• [TASK OBJECTIVE]:
Please repeat the records, word for word and without gaps.

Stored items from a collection
● ● ●
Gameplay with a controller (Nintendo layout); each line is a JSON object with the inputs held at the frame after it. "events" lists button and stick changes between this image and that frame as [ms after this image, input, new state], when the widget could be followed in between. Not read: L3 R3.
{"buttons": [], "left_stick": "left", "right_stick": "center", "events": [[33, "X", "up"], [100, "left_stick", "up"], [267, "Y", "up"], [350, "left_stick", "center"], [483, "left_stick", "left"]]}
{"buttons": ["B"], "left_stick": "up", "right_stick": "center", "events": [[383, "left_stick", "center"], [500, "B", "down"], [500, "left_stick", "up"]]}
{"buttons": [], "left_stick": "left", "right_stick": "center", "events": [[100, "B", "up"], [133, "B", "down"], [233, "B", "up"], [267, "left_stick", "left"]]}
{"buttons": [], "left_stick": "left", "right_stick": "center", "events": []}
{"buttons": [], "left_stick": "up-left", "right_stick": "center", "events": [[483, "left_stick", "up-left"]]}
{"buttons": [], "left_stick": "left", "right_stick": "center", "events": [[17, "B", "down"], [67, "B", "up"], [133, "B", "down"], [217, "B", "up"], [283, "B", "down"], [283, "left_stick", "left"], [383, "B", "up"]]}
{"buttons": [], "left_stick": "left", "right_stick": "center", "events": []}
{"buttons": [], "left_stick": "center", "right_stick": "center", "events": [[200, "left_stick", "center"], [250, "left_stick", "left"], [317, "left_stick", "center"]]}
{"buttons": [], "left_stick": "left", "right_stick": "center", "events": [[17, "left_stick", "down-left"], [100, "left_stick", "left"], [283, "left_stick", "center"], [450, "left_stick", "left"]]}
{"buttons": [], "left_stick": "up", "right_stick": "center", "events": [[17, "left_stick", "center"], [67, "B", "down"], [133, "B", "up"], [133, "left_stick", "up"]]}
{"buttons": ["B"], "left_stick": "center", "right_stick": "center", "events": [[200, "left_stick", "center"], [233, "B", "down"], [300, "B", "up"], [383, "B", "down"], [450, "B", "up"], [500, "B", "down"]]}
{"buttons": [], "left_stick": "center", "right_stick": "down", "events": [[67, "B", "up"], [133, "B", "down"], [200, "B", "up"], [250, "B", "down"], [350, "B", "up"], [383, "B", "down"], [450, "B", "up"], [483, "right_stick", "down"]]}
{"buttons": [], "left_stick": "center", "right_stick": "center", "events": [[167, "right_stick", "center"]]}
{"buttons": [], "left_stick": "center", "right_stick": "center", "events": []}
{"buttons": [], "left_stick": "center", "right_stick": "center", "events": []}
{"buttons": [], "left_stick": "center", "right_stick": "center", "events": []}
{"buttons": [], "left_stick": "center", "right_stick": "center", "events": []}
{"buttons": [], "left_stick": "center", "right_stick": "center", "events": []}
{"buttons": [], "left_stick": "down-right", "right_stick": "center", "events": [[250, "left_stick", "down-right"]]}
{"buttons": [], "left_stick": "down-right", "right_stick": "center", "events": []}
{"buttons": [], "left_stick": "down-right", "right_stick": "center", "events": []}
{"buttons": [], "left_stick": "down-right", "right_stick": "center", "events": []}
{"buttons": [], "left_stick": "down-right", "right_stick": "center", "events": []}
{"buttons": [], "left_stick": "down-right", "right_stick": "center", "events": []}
● ● ●
• [ANSWER SECTION]:
Gameplay with a controller (Nintendo layout); each line is a JSON object with the inputs held at the frame after it. "events" lists button and stick changes between this image and that frame as [ms after this image, input, new state], when the widget could be followed in between. Not read: L3 R3.
{"buttons": [], "left_stick": "left", "right_stick": "center", "events": [[33, "X", "up"], [100, "left_stick", "up"], [267, "Y", "up"], [350, "left_stick", "center"], [483, "left_stick", "left"]]}
{"buttons": ["B"], "left_stick": "up", "right_stick": "center", "events": [[383, "left_stick", "center"], [500, "B", "down"], [500, "left_stick", "up"]]}
{"buttons": [], "left_stick": "left", "right_stick": "center", "events": [[100, "B", "up"], [133, "B", "down"], [233, "B", "up"], [267, "left_stick", "left"]]}
{"buttons": [], "left_stick": "left", "right_stick": "center", "events": []}
{"buttons": [], "left_stick": "up-left", "right_stick": "center", "events": [[483, "left_stick", "up-left"]]}
{"buttons": [], "left_stick": "left", "right_stick": "center", "events": [[17, "B", "down"], [67, "B", "up"], [133, "B", "down"], [217, "B", "up"], [283, "B", "down"], [283, "left_stick", "left"], [383, "B", "up"]]}
{"buttons": [], "left_stick": "left", "right_stick": "center", "events": []}
{"buttons": [], "left_stick": "center", "right_stick": "center", "events": [[200, "left_stick", "center"], [250, "left_stick", "left"], [317, "left_stick", "center"]]}
{"buttons": [], "left_stick": "left", "right_stick": "center", "events": [[17, "left_stick", "down-left"], [100, "left_stick", "left"], [283, "left_stick", "center"], [450, "left_stick", "left"]]}
{"buttons": [], "left_stick": "up", "right_stick": "center", "events": [[17, "left_stick", "center"], [67, "B", "down"], [133, "B", "up"], [133, "left_stick", "up"]]}
{"buttons": ["B"], "left_stick": "center", "right_stick": "center", "events": [[200, "left_stick", "center"], [233, "B", "down"], [300, "B", "up"], [383, "B", "down"], [450, "B", "up"], [500, "B", "down"]]}
{"buttons": [], "left_stick": "center", "right_stick": "down", "events": [[67, "B", "up"], [133, "B", "down"], [200, "B", "up"], [250, "B", "down"], [350, "B", "up"], [383, "B", "down"], [450, "B", "up"], [483, "right_stick", "down"]]}
{"buttons": [], "left_stick": "center", "right_stick": "center", "events": [[167, "right_stick", "center"]]}
{"buttons": [], "left_stick": "center", "right_stick": "center", "events": []}
{"buttons": [], "left_stick": "center", "right_stick": "center", "events": []}
{"buttons": [], "left_stick": "center", "right_stick": "center", "events": []}
{"buttons": [], "left_stick": "center", "right_stick": "center", "events": []}
{"buttons": [], "left_stick": "center", "right_stick": "center", "events": []}
{"buttons": [], "left_stick": "down-right", "right_stick": "center", "events": [[250, "left_stick", "down-right"]]}
{"buttons": [], "left_stick": "down-right", "right_stick": "center", "events": []}
{"buttons": [], "left_stick": "down-right", "right_stick": "center", "events": []}
{"buttons": [], "left_stick": "down-right", "right_stick": "center", "events": []}
{"buttons": [], "left_stick": "down-right", "right_stick": "center", "events": []}
{"buttons": [], "left_stick": "down-right", "right_stick": "center", "events": []}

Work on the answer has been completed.